What the task asks: Scan the entries for lines with the word "wash", then copy those lines.

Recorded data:
Segment Open

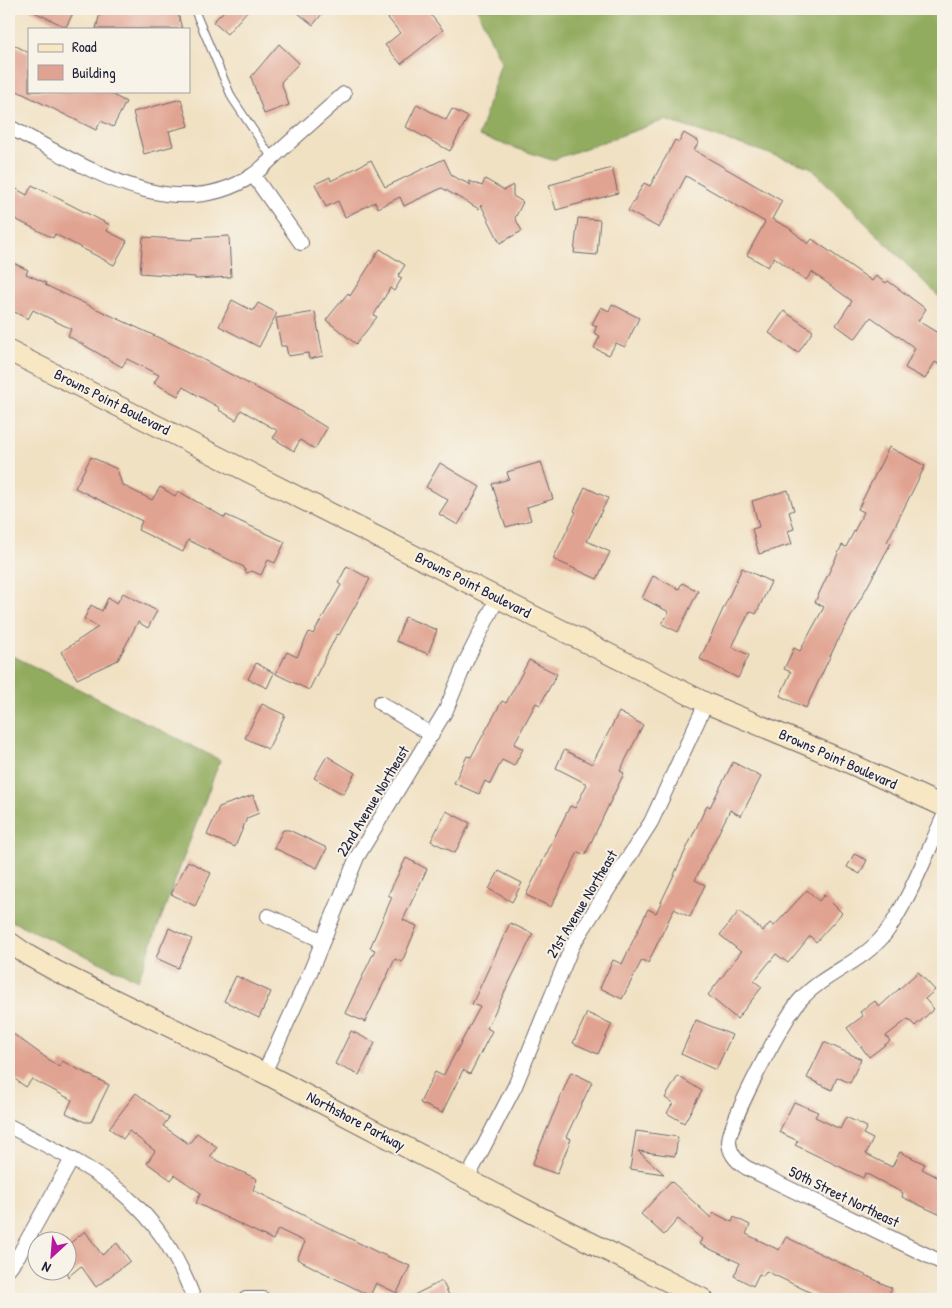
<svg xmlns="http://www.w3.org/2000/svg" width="952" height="1308" viewBox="0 0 952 1308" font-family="'Patrick Hand',sans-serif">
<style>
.forest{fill:#92ac5f;stroke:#5a674d}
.building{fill:#e1a391}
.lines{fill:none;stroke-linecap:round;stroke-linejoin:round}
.lane-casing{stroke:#6a656b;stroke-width:9}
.street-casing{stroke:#6a656b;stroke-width:16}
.secondary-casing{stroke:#6a656b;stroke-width:22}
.lane{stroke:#fff;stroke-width:7}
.street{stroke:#fff;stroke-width:14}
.secondary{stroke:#f8e7c3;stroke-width:20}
.labels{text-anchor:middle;stroke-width:4;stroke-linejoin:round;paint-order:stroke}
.street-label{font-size:15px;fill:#22223b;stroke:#f7f3e8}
</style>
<rect width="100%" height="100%" fill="#f7f3e8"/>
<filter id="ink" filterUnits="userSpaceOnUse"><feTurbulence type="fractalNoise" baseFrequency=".02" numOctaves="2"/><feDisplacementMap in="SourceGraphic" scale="10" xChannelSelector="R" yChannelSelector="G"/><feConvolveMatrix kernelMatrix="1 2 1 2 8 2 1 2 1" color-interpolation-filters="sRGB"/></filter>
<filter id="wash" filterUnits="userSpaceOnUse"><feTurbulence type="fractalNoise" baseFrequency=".0096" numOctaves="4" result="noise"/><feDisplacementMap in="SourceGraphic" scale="20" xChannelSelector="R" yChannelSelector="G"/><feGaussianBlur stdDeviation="1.12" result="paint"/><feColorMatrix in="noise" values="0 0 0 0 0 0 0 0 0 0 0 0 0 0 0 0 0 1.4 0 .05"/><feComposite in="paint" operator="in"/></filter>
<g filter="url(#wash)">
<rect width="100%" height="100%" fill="#f1e1c3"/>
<g class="forest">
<polygon points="477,9 943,9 943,301 810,167 665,120 552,160 479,136 501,62"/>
<polygon points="9,654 220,760 138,980 9,920"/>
</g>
<g id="blocks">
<g class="building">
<polygon points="28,9 75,9 66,27"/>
<polygon points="101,9 125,9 142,12 156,9 177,9 182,29 96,29"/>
<polygon points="226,9 249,9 227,34 213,22"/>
<polygon points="293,9 326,9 313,25"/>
<polygon points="381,9 426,9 443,30 401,64 385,45 400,33"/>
<polygon points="9,42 29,53 29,91 106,91 126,102 113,127 101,121 96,130 9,87"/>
<polygon points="279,44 299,63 281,82 289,105 264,114 251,77"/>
<polygon points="181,99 189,126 169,131 173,146 144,154 133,112"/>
<polygon points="417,104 446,120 452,109 468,117 450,151 406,127"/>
<polygon points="684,133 699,142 694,150 782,201 772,219 789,228 808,244 812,239 872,281 876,276 886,283 888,281 926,309 918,321 943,336 943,367 935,362 925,379 905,368 915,348 871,317 855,339 836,325 852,301 812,272 806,280 774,257 768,267 747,255 765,222 686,176 659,228 628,211 644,183 650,186 675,140 679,142"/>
<polygon points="444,159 452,176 471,185 469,181 482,186 485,179 504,190 513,185 513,196 523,202 515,218 522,231 500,243 481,205 479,209 442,188 404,206 400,197 378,208 375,202 345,217 338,201 326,207 315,184 330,177 331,181 371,160 385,187"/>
<polygon points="612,168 618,193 556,210 549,185"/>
<polygon points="9,185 27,195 32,185 110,225 107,231 127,241 114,265 55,234 53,238 9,216"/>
<polygon points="578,218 600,220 597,255 574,253"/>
<polygon points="229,236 231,277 195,279 195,277 140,273 143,237 193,240 193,238"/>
<polygon points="380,249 405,265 398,276 402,278 394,291 390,288 374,315 377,317 356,344 326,320 348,293 350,296"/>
<polygon points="9,261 28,270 26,274 46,283 45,285 181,348 298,410 327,428 315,449 300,440 294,451 273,438 278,431 241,410 236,420 219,410 220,408 183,387 178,396 154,383 159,375 127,359 122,367 68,336 71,329 33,310 28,319 9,309"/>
<polygon points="232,300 253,311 258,303 277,313 259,347 219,326"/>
<polygon points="612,304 639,318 625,347 616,343 609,355 594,348 600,336 594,333 597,326 592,324 601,307 609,311"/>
<polygon points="784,311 813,331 798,353 769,333"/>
<polygon points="315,312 323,356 309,359 308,353 288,356 286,346 281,346 276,318"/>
<polygon points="889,447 925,466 887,542 891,543 835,646 806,708 780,696 791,672 784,669 794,648 800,651 824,607 815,602 842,545 846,547 864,512 858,509"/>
<polygon points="91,457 117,469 122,485 152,500 160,487 175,496 178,491 225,518 226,515 285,542 275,563 268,560 261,575 252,571 246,573 244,567 188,540 183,552 138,530 142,521 75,488"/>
<polygon points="541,462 553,499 527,507 531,520 506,527 492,484 509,479 507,472"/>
<polygon points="440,463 480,487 458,525 439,514 448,500 426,487"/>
<polygon points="585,487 608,498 587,541 610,552 597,579 553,559 576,512 574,511"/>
<polygon points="788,490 794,510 789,512 794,529 788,531 792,544 759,554 752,529 759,527 752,501"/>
<polygon points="347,566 370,579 339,635 337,634 309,690 276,674 287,652 297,657 309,632 313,634 341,585 338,583"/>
<polygon points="742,568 771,582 756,614 750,611 732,647 749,655 738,678 700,659"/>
<polygon points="653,576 679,589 682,583 698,591 678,632 662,624 669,612 642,598"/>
<polygon points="123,593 157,611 148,628 138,622 118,660 77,679 61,652 98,627 84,619 91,605 102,611 108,598 117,603"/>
<polygon points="405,617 437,630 428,654 396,641"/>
<polygon points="529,660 557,674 540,705 536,703 514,744 523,749 514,766 502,760 490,784 485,781 479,794 454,783 467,756 471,757 502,701 506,703"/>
<polygon points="256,663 274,673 267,688 248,679"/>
<polygon points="262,704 285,715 268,749 245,738"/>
<polygon points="619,712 643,725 620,771 624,773 585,855 578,852 551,907 526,895 570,806 575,808 587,784 556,768 564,750 592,764"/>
<polygon points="327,756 355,773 343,794 314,778"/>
<polygon points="733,762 761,777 741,816 730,810 695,880 705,885 690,917 674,909 648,963 642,960 622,999 600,988 613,960 622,964 648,909 656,913 707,805 710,807"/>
<polygon points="253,795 259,813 247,818 235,847 207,835 219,807"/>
<polygon points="446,811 470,823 455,853 431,841"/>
<polygon points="283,830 289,830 327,848 317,868 274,848"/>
<polygon points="854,854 867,860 860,874 847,867"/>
<polygon points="406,858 427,869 403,920 417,926 402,962 395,959 365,1022 345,1013 375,950 370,948 392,897 388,895"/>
<polygon points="188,861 211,873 195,906 171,894"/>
<polygon points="499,871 522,883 512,902 489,889"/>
<polygon points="807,890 819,901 824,895 842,913 816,942 810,936 788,963 776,954 754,981 762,987 737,1019 708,995 741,952 720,935 739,911 763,931 770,923 774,926"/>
<polygon points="510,923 533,934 487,1028 492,1031 470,1074 463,1070 442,1113 420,1103 435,1072 443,1076 480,1007 472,1004"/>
<polygon points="169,928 192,939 178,968 156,958"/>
<polygon points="918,972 935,990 925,999 934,1009 915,1026 908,1019 886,1036 890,1041 869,1057 847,1028 863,1016 860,1012 875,1001 879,1007"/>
<polygon points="236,976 271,992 259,1018 224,1001"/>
<polygon points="587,1013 612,1024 598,1054 573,1043"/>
<polygon points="696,1020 732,1035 716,1070 681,1054"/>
<polygon points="9,1031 59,1067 62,1061 109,1085 91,1122 85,1122 66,1113 72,1100 32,1079 26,1087 9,1075"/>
<polygon points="351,1031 375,1043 359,1075 335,1064"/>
<polygon points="824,1042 861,1059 850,1083 837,1077 832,1090 807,1078"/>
<polygon points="571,1072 592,1082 566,1137 571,1139 557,1174 532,1165"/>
<polygon points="678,1076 702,1091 684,1123 667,1113 673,1103 665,1098"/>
<polygon points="136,1093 169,1118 163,1126 189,1144 197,1133 217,1147 210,1157 257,1179 253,1190 377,1252 410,1266 397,1293 376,1283 370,1296 297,1259 305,1242 278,1229 273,1240 196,1203 201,1193 175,1175 171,1180 147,1163 155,1151 129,1131 123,1139 109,1128"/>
<polygon points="794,1102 818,1112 815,1117 840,1129 846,1117 867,1127 863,1134 873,1139 866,1154 892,1167 900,1152 925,1164 922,1169 943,1180 943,1216 902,1197 903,1193 865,1173 863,1178 795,1145 798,1141 779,1132"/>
<polygon points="636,1131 678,1137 675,1156 638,1151 664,1174 630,1169"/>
<polygon points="671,1181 711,1218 714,1213 732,1222 734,1217 750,1225 746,1234 779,1250 786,1237 892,1288 886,1299 824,1299 766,1271 763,1276 759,1274 753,1286 734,1276 740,1263 699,1244 702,1239 678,1219 664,1235 641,1214"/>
<polygon points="85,1231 102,1255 117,1243 130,1261 96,1287 81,1266 68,1277 68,1245"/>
<polygon points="442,1281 451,1299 406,1299"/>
</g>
</g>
</g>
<g filter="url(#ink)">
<use href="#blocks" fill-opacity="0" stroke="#6a656b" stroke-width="1"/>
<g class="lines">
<g class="lane-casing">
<polyline id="lane" points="194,9 232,98 272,158"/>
</g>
<g class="street-casing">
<g id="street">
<path d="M 9,127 C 81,163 172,229 253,175 C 263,168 272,158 281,150 C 302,131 323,113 344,94"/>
<polyline points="253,175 301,243"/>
<polyline points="380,703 432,735"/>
<path d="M 943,818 C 927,853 907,905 885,934 C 863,962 825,973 801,999 C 785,1016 730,1120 729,1141 C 729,1154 737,1162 747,1168 L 943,1263"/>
<polyline points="268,916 321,940"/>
<polyline points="264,1073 309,975 357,857 446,710 467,659 498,597"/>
<path d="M 9,1126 C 99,1172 156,1198 194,1299"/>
<polyline points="467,1179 515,1086 572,946 651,822 706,703"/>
<polyline points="9,1268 20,1253 72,1159"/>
<polyline points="246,1299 263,1299"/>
</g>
</g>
<g class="secondary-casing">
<g id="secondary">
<polyline points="9,351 706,703 836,757 943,806"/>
<polyline points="9,942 29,956 58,972 264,1073 532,1213 703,1299"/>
</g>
</g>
<use href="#lane" class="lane"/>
<use href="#street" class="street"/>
<use href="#secondary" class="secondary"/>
</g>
</g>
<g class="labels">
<g class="street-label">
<text transform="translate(112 402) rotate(27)" y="5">Browns Point Boulevard</text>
<text transform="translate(473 585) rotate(27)" y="5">Browns Point Boulevard</text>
<text transform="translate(838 759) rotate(24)" y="5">Browns Point Boulevard</text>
<text transform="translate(373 801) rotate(-59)" y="5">22nd Avenue Northeast</text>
<text transform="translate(582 904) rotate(-59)" y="5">21st Avenue Northeast</text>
<text transform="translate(356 1121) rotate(28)" y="5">Northshore Parkway</text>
<text transform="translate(844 1197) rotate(26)" y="5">50th Street Northeast</text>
</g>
</g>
<rect width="952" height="1308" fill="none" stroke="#f7f3e8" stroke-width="30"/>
<rect x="28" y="28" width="162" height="65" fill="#f7f3e8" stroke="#a29fa3"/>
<rect x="38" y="44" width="25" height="8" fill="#f8e7c3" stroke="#a29fa3"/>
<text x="72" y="52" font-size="15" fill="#22223b">Road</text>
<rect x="38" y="65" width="25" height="15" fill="#e1a391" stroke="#a29fa3"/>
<text x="72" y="78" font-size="15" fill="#22223b">Building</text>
<g transform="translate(52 1256) rotate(206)"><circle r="24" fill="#f7f3e8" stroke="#a29fa3"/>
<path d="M0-4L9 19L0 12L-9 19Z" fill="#b5179e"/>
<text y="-8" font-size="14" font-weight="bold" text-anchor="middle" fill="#22223b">N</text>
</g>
</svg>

Segment Closed

Output of the exercise:
<filter id="wash" filterUnits="userSpaceOnUse"><feTurbulence type="fractalNoise" baseFrequency=".0096" numOctaves="4" result="noise"/><feDisplacementMap in="SourceGraphic" scale="20" xChannelSelector="R" yChannelSelector="G"/><feGaussianBlur stdDeviation="1.12" result="paint"/><feColorMatrix in="noise" values="0 0 0 0 0 0 0 0 0 0 0 0 0 0 0 0 0 1.4 0 .05"/><feComposite in="paint" operator="in"/></filter>
<g filter="url(#wash)">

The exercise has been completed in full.